START PROVIDED DATA

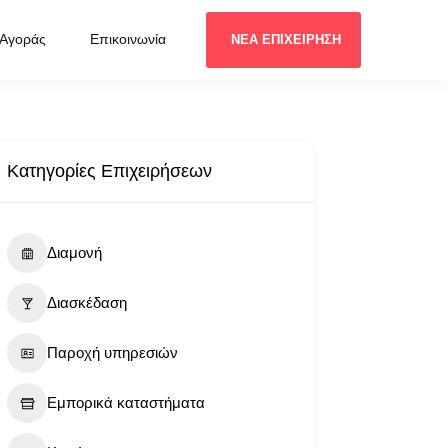
 Αγοράς
Επικοινωνία
ΝΕΑ ΕΠΙΧΕΙΡΗΣΗ
Κατηγορίες Επιχειρήσεων
Διαμονή
Διασκέδαση
Παροχή υπηρεσιών
Εμπορικά καταστήματα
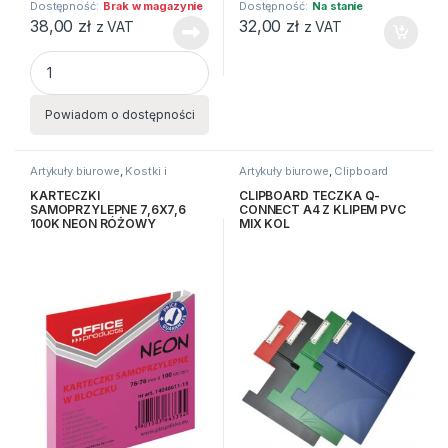
Dostępność:
Brak w magazynie
Dostępność:
Na stanie
38,00
zł
32,00
zł
z VAT
z VAT
Aktówka z przekł.9112 C czarna EAGLE quantity
Powiadom o dostępności
Artykuły biurowe
,
Kostki i
Artykuły biurowe
,
Clipboard
karteczki
KARTECZKI
CLIPBOARD TECZKA Q-
SAMOPRZYLEPNE 7,6X7,6
CONNECT A4 Z KLIPEM PVC
100K NEON RÓŻOWY
MIX KOL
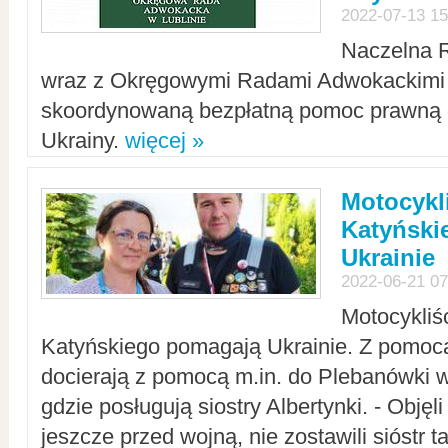
2022-07-13 15
Naczelna 
wraz z Okręgowymi Radami Adwokackimi 
skoordynowaną bezpłatną pomoc prawną d
Ukrainy.
więcej »
Motocykli
Katyński
Ukrainie
2022-06-21 07
Motocykliś
Katyńskiego pomagają Ukrainie. Z pomoc
docierają z pomocą m.in. do Plebanówki w
gdzie posługują siostry Albertynki. - Objęl
jeszcze przed wojną, nie zostawili sióstr 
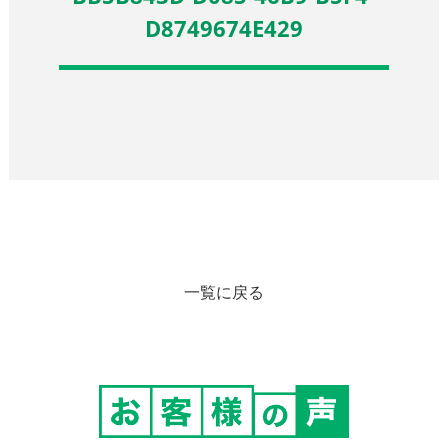
D8749674E429
一覧に戻る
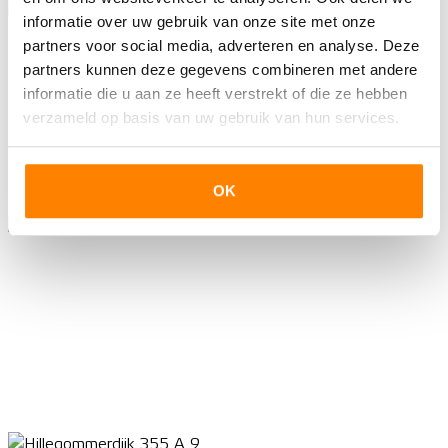
informatie over uw gebruik van onze site met onze
partners voor social media, adverteren en analyse. Deze
partners kunnen deze gegevens combineren met andere
informatie die u aan ze heeft verstrekt of die ze hebben
verzameld op basis van uw gebruik van hun services.
OK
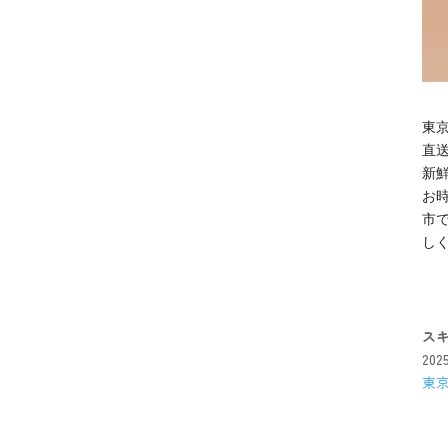
東京
直
新
お
市
し
ス
20
東京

END PROVIDED DATA

**WHAT YOU NEED TO DO**
Reproduce each record above by retyping it exactly; omit all images.

**YOUR SOLUTION**
 Αγοράς
Επικοινωνία
ΝΕΑ ΕΠΙΧΕΙΡΗΣΗ
Κατηγορίες Επιχειρήσεων
Διαμονή
Διασκέδαση
Παροχή υπηρεσιών
Εμπορικά καταστήματα
Dostępność:
Brak w magazynie
Dostępność:
Na stanie
38,00
zł
32,00
zł
z VAT
z VAT
Aktówka z przekł.9112 C czarna EAGLE quantity
Powiadom o dostępności
Artykuły biurowe
,
Kostki i
Artykuły biurowe
,
Clipboard
karteczki
KARTECZKI
CLIPBOARD TECZKA Q-
SAMOPRZYLEPNE 7,6X7,6
CONNECT A4 Z KLIPEM PVC
100K NEON RÓŻOWY
MIX KOL
2022-07-13 15
Naczelna 
wraz z Okręgowymi Radami Adwokackimi 
skoordynowaną bezpłatną pomoc prawną d
Ukrainy.
więcej »
Motocykli
Katyński
Ukrainie
2022-06-21 07
Motocykliś
Katyńskiego pomagają Ukrainie. Z pomoc
docierają z pomocą m.in. do Plebanówki w
gdzie posługują siostry Albertynki. - Objęl
jeszcze przed wojną, nie zostawili sióstr 
D8749674E429
一覧に戻る
informatie over uw gebruik van onze site met onze
partners voor social media, adverteren en analyse. Deze
partners kunnen deze gegevens combineren met andere
informatie die u aan ze heeft verstrekt of die ze hebben
verzameld op basis van uw gebruik van hun services.
OK
東京
直
新
お
市
し
ス
20
東京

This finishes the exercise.